I have a problem when I am proving the following question:
Let $f:A \to A'$ be a surjective homomorphism of rings, and assume that $A$ is local, $A' \neq 0$, show that $A'$ is local.
I have found an answer in this question. However in my proof, suppose that $\mathfrak{m}$ is the unique maximal ideal in $A$, and I have proved that $f(\mathfrak{m})$ is an ideal and contains any other ideals. To finish this proof, I should prove $f(\mathfrak{m})\neq A'$. But I can't prove $f(1)\notin f(\mathfrak{m})$.
For example, let $g:\mathbb{Z}\oplus \mathbb{Z} \to \mathbb{Z}$ be the natural projection onto its first coordinate. We know $\mathbb{Z}\oplus 2\mathbb{Z}$ is a maximal ideal in $A$, but $g((1,1)) \in g(\mathbb{Z}\oplus 2\mathbb{Z})$.So it's not true for a general ring.
Is there any direct way to prove $f(1)\notin f(\mathfrak{m})$ for a local ring?
Note that $f(1) = 1$, or more explicitly $f(1_A) = 1_{A'}$. Using the hypothesis that $A' \neq 0$, we have $1_{A'} \neq 0$. Therefore $1_A \notin \ker(f)$.
Therefore $\ker(f)$ is a proper ideal of $A$. Using the hypothesis that $A$ is a local ring, we have $\ker(f) \subseteq \mathfrak{m}$.
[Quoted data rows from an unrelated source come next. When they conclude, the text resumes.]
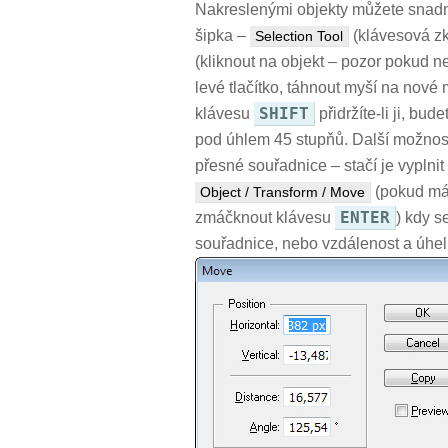
Nakreslenými objekty můžete snadno
šipka –
(klávesová z
Selection Tool
(kliknout na objekt – pozor pokud ne
levé tlačítko, táhnout myší na nové m
SHIFT
klávesu
přidržíte-li ji, bu
pod úhlem 45 stupňů. Další možností
přesné souřadnice – stačí je vyplnit 
(pokud mát
Object / Transform / Move
ENTER
zmáčknout klávesu
) kdy s
souřadnice, nebo vzdálenost a úhel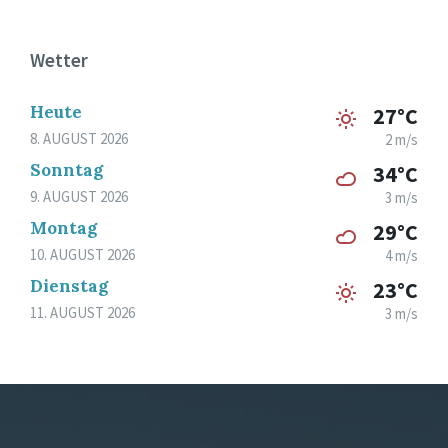
Wetter
Heute
27°C
8. AUGUST 2026
2 m/s
Sonntag
34°C
9. AUGUST 2026
3 m/s
Montag
29°C
10. AUGUST 2026
4 m/s
Dienstag
23°C
11. AUGUST 2026
3 m/s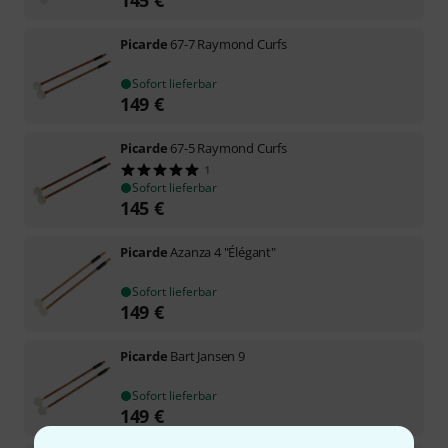
Picarde
67-7 Raymond Curfs
Sofort lieferbar
149
€
Picarde
67-5 Raymond Curfs
1
Sofort lieferbar
145
€
Picarde
Azanza 4 "Élégant"
Sofort lieferbar
149
€
Picarde
Bart Jansen 9
Sofort lieferbar
149
€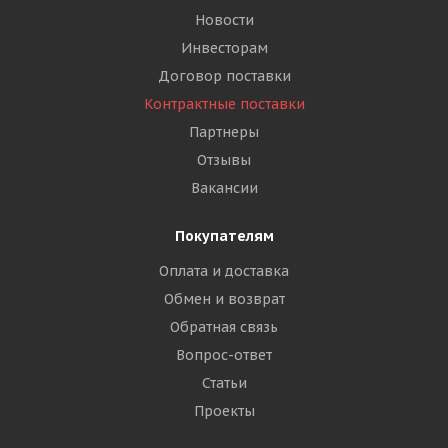
Новости
Инвесторам
Договор поставки
Контрактные поставки
Партнеры
Отзывы
Вакансии
Покупателям
Оплата и доставка
Обмен и возврат
Обратная связь
Вопрос-ответ
Статьи
Проекты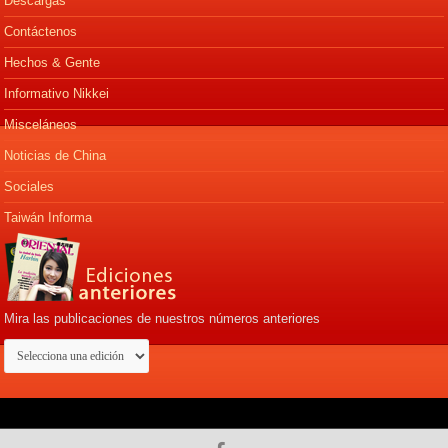
Descargas
Contáctenos
Hechos & Gente
Informativo Nikkei
Misceláneos
Noticias de China
Sociales
Taiwán Informa
Mira las publicaciones de nuestros números anteriores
For any $x \in \mathfrak{m}$, we have $1-x \notin \mathfrak{m}$ (prove this by contrapositive: $x,1-x \in \mathfrak{m} \implies 1 \in \mathfrak{m}$). Therefore $1-x \notin \ker(f)$, so $f(1-x) \neq 0$, so $f(x) \neq f(1)$. This shows that $f(1) \notin f(\mathfrak{m})$.